Purpose: To investigate the pharmacokinetics and pharmacodynamics of 9-aminocamptothecin (9-AC) infused over 72 hours at doses of 5 to 74 mu g/m(2)/h. Patients and Methods: 9-AC lactone and total (lactone plus carboxylate) plasma concentrations were measured in 44 patients with solid tumors using a high-performance liquid chromatography (HPLC) assay, Fifteen patients underwent extended pharmacokinetic sampling to determine the distribution and elimination kinetics of 9-AC. Results: At steady-state, 8.7% +/- 4.7% (mean +/- SD) of the totes drug circulated in plasma as the active 9-AC lactone, Clearance of 9-AC lactone was uniform (24.5 +/- 7.3 L/h/m(2)) over the entire dose range examined; however, total 9-AC clearance was nonlinear and increased at higher dose levels, In 15 patients treated at dose levels greater than or equal to 47 mu g/m(2)/h, the volume of distribution at steady-state for 9-AC lactone was 195 +/- 114 L/m(2) and for total 9-AC if was 23.6 +/- 10.6 L/m(2).
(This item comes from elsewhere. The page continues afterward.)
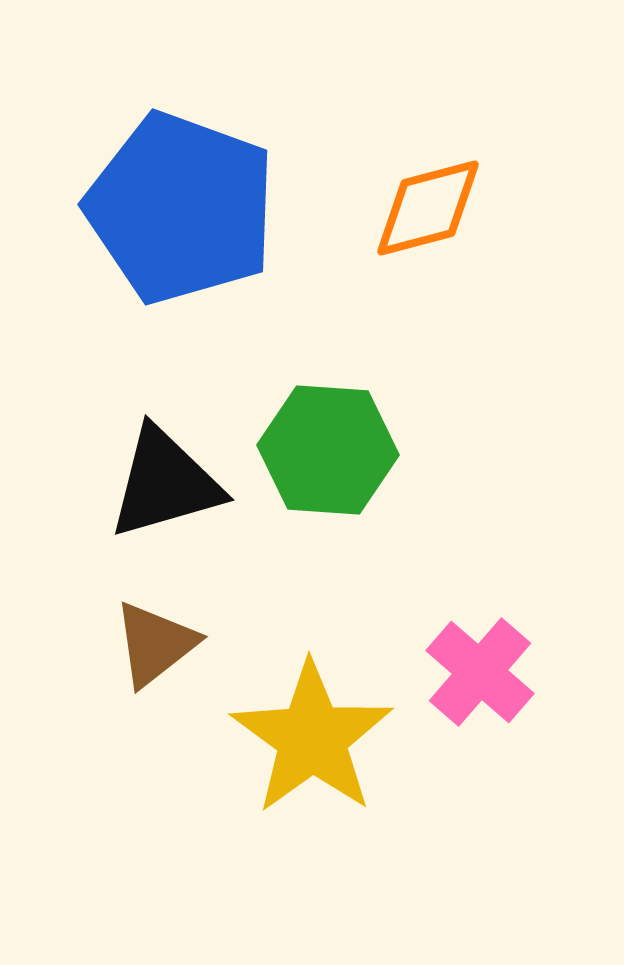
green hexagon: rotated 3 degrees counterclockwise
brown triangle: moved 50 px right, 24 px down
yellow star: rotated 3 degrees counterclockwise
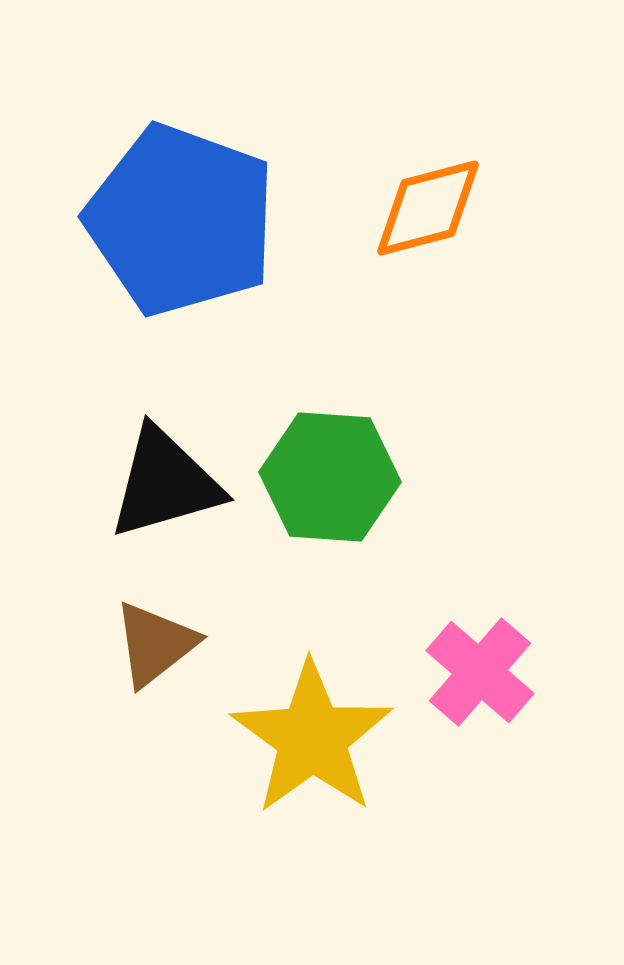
blue pentagon: moved 12 px down
green hexagon: moved 2 px right, 27 px down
The elimination half-life was 4.47 +/- 0.53 hours for 9-AC lactone and 8.38 +/- 2.10 hours for total 9-AC. In pharmacodynamic studies, dose-limiting neurtropenia correlated with steady-state lactone concentrations (Css) (R-2 = .77) and drug dose (R-2 = .71). Conclusion: Plasma 9-AC concentrations rapidly declined to low levels following the end of a 72-hour infusion and the mean fraction of total 9-AC circulating in plasma as the active lactane was less than 10%. The pharmacokinetics of 9-AC may have a great impact on its clinical activity and should be considered in the design of future clinical trials of this topoisomerase I inhibitor.